Recombinant Human ADPRS protein

ADP-ribosylhydrolase (ADPRH), also known as ARH3. is a conserved enzyme critical for regulating post-translational protein modifications involving ADP-ribosylation. This reversible process, mediated by poly(ADP-ribose) polymerases (PARPs) and hydrolyzed by ADPRH, plays roles in DNA repair, chromatin remodeling, and cellular stress responses. Dysregulation of ADP-ribosylation is linked to neurodegenerative diseases, cancer, and inflammation, making ADPRH a key research target.

Recombinant ADPRH protein, produced via heterologous expression systems like *E. coli* or mammalian cells, enables mechanistic studies and therapeutic exploration. Its production involves cloning the ADPRH gene into expression vectors, optimizing conditions for solubility and yield, and purifying the protein using affinity chromatography. Recombinant ADPRH retains enzymatic activity, allowing *in vitro* assays to study substrate specificity, interaction partners, and inhibitors.

Research using recombinant ADPRH has clarified its role in removing ADP-ribose moieties from proteins, particularly in resolving neurotoxic accumulations linked to Parkinson’s and Alzheimer’s diseases. It also modulates PARP1-driven inflammation, suggesting therapeutic potential in autoimmune disorders. Structural studies of recombinant ADPRH have identified catalytic residues and guided drug design efforts to target ADP-ribosylation pathways.

Overall, recombinant ADPRH serves as a vital tool for deciphering ADP-ribosylation biology and developing precision therapies for related diseases. Its applications span basic enzymology, disease modeling, and high-throughput drug screening.

ADPRS (ADP-ribosyltransferase) recombinant proteins are engineered versions of enzymes involved in the transfer of ADP-ribose moieties to target molecules, a post-translational modification critical for numerous cellular processes. These proteins are derived from genes encoding ADP-ribosyltransferases, which are part of the larger PARP (poly-ADP-ribose polymerase) family. ADP-ribosylation regulates DNA repair, chromatin remodeling, apoptosis, and immune responses, making these enzymes essential for maintaining genomic stability and cellular homeostasis.

The development of recombinant ADPRS proteins leverages genetic engineering to express and purify these enzymes in heterologous systems, such as *E. coli* or mammalian cell cultures. This approach ensures high yield, purity, and activity, enabling detailed biochemical and structural studies. Recombinant ADPRS proteins are pivotal in dissecting mechanisms of ADP-ribosylation, identifying substrate specificity, and exploring interactions with partner proteins. They also serve as tools for screening inhibitors, which have therapeutic potential in cancer, neurodegenerative diseases, and inflammation.
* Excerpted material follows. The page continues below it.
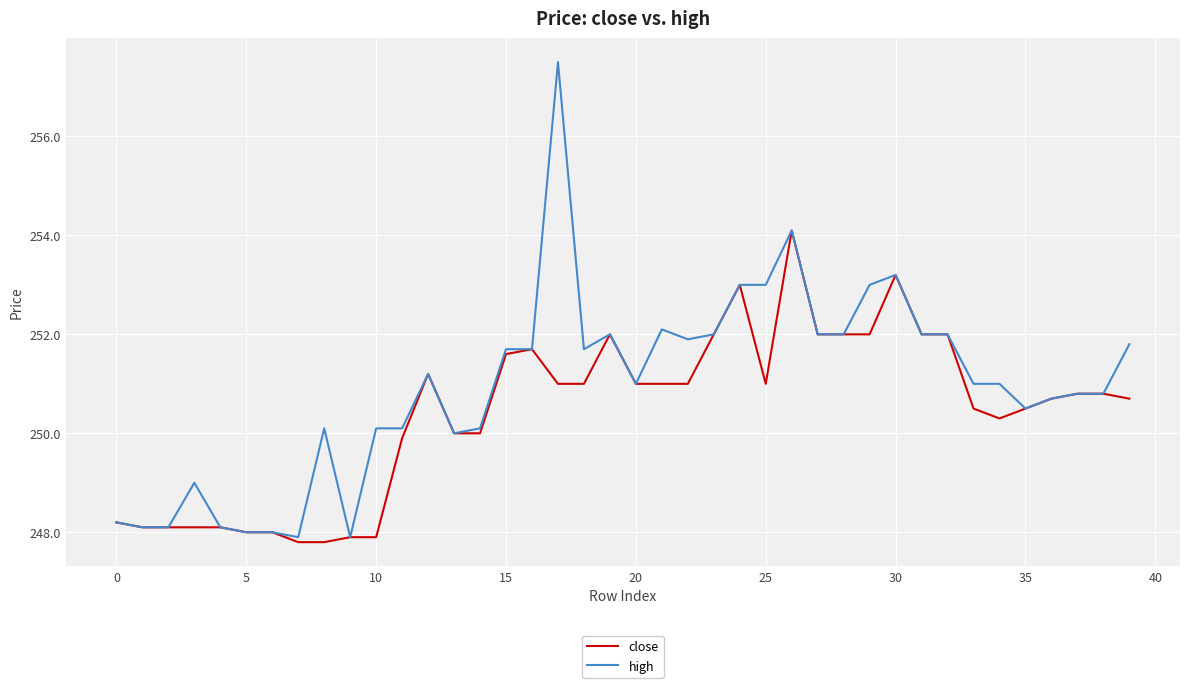

Which series has the largest total across all categories?

high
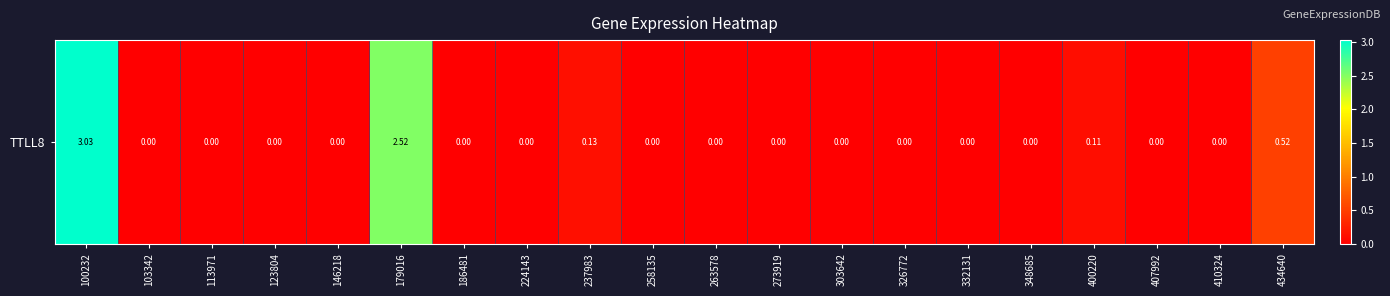

List the labels in order of value, smallest first.

103342, 113971, 123804, 146218, 186481, 224143, 258135, 263578, 273919, 303642, 326772, 332131, 348685, 407992, 410324, 400220, 237983, 434640, 179016, 100232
Interest in ADPRS has surged due to their roles in DNA damage response pathways. For example, PARP1. a well-studied member, is a target for anticancer drugs that exploit synthetic lethality in BRCA-deficient tumors. Recombinant forms allow researchers to study enzyme kinetics, catalytic domains, and the impact of mutations on function. Additionally, atypical ADP-ribosyltransferases, such as ARTCs and ARTHs, are investigated for their involvement in bacterial toxicity and cell signaling.

Overall, ADPRS recombinant proteins bridge basic research and clinical applications, offering insights into disease mechanisms and accelerating drug discovery. Their versatility underscores their importance in both academic and industrial settings.